A new survey from the Kaiser Family Foundation looks at Medicaid and the Children's Health Insurance Program as states push to implement Medicaid work requirements.

On the same day that a federal judge blocked Medicaid work requirements in Kentucky and Arkansas, the Kaiser Family Foundation (KFF) released its 17th annual survey on Medicaid and the Children's Health Insurance Program, including a look at the potential effects of work requirements on patient eligibility for federal health programs.

KFF found that the ACA has led to robust enrollment in Medicaid through the expansion statute of the landmark law, filling previous coverage gaps for eligible populations. To that end, all states have worked to streamline the enrollment process, even those that did not expand Medicaid under the ACA. 

However, KFF stated that emerging policies, namely the rise of Medicaid work requirements, could "erode coverage gains and enrollment simplifications" that resulted from the ACA. 

"These types of requirements create barriers to coverage and increase administrative burdens and costs for states," the report stated. "As such, they will likely dampen potential coverage gains and lead to coverage losses."

Related: 3 Dos and Don'ts for Hospitals in States With Medicaid Work Requirements

KFF noted that Medicaid work requirements have not previously been approved and carry a significant cost to enact, specifically regarding documentation and administrative efforts.

The survey further stated that work requirements could contribute to increased barriers to coverage for eligible populations, introduce complexities to the enrollment process, or coverage losses.

Since Arkansas implementated Medicaid work requirements six months ago, 18,000 people have lost their Medicaid coverage.

The Commonwealth Fund released its own analysis earlier this month finding that work requirements could cost hospitals between $2.5 billion to $3.7 billion this year in states that have implemented the policies or are aiming to do so.

Related: Medicaid Work Requirements Could Cost Hospitals $3.7B

Medicaid work requirements, which require waiver approvals from CMS, have been achieved in eight states so far, with at least nine other waiver requests still pending.

This number is likely to change in the coming months, KFF noted, as leadership changes in the midterm elections have influenced whether a state is considering moving ahead with the waiver approval process or withdrawing from consideration.
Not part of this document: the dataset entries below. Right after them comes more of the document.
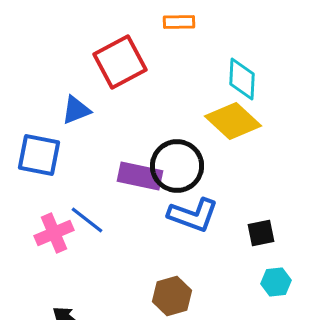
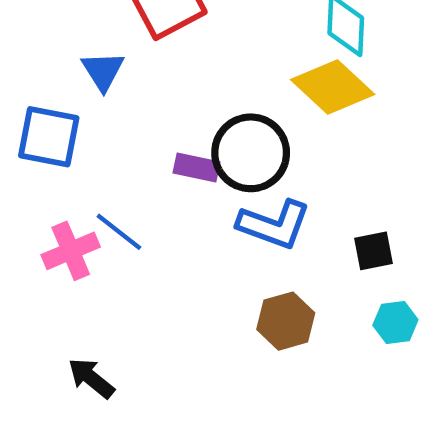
blue triangle: (76, 110) -> (103, 71), turned -40
purple rectangle: (140, 176) -> (197, 167), size x0.7
brown hexagon: (172, 296) -> (286, 321), moved

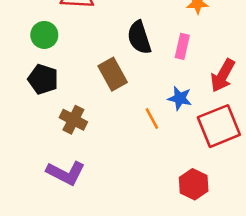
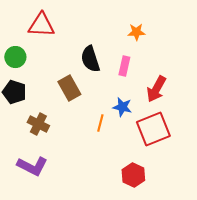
orange line: (152, 118) -> (100, 123), turned 42

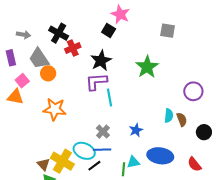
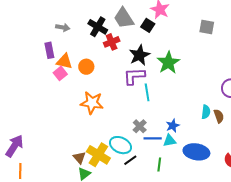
gray trapezoid: (39, 58) -> (124, 18), moved
green star: (147, 67) -> (168, 63), moved
orange triangle: (15, 97) -> (64, 61), moved
blue line: (102, 150) -> (153, 138), moved
cyan triangle: (133, 162) -> (170, 141), moved

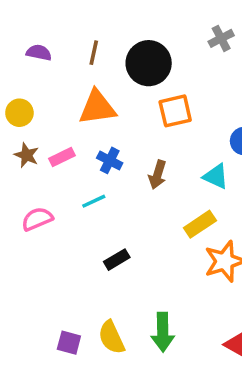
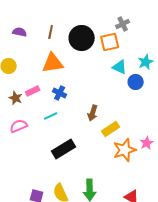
orange square: (175, 111) -> (110, 42), moved
brown star: (27, 155) -> (16, 98), moved
brown arrow: (157, 175) -> (93, 113), moved
cyan triangle: (216, 176) -> (120, 67), moved
black rectangle: (117, 260) -> (64, 149), size x1.6

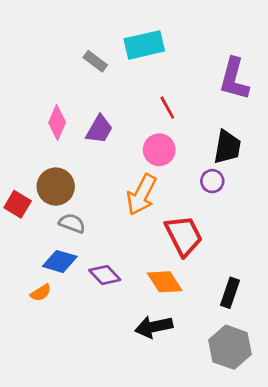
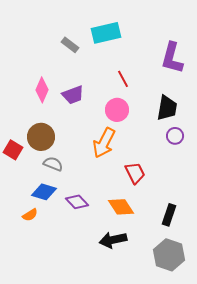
purple trapezoid: (99, 129) -> (73, 95), turned 40
purple circle: (212, 181) -> (175, 136), moved
red trapezoid: (184, 236) -> (135, 173), size x0.7

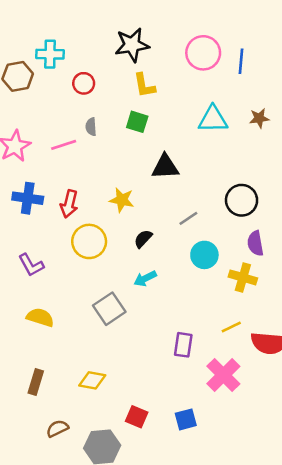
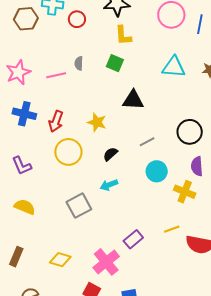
red circle: (84, 83) -> (77, 19), moved
purple rectangle: (183, 345) -> (133, 239), turned 36
pink cross: (223, 375) -> (106, 262), moved

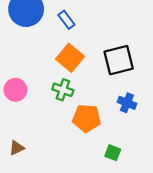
Despite the growing popularity of Medicaid work requirements in some states, they have been the subject of fierce legal opposition by those who argue the waivers ignore Medicaid's primary mission to provide medical assistance.

CMS Administrator Seema Verma has been an ardent defender of Medicaid work requirements, telling the 2018 Medicaid Managed Care Summit in September that "there is dignity and pride that is derived from work" and that financial independence can be achieved through these policies.

Related: New Hampshire's Medicaid Work Requirements Latest to Face Lawsuit

KFF also stated that other factors could lead to continued Medicaid enrollment declines, including process-related issues, decreased outreach and enrollment efforts from the Trump administration, and federal immigration policy changes.

Jack O'Brien is the finance editor at HealthLeaders, a Simplify Compliance brand.


The Kaiser Family Foundation survey states that Medicaid work requirements "create barriers to coverage and increase administrative burdens and costs for states."

The complexities introduced by the policies, which have never been enacted before, could "dampen potential coverage gains."

The survey was released the same day a federal judge struck down Medicaid work requirements in Kentucky and Arkansas.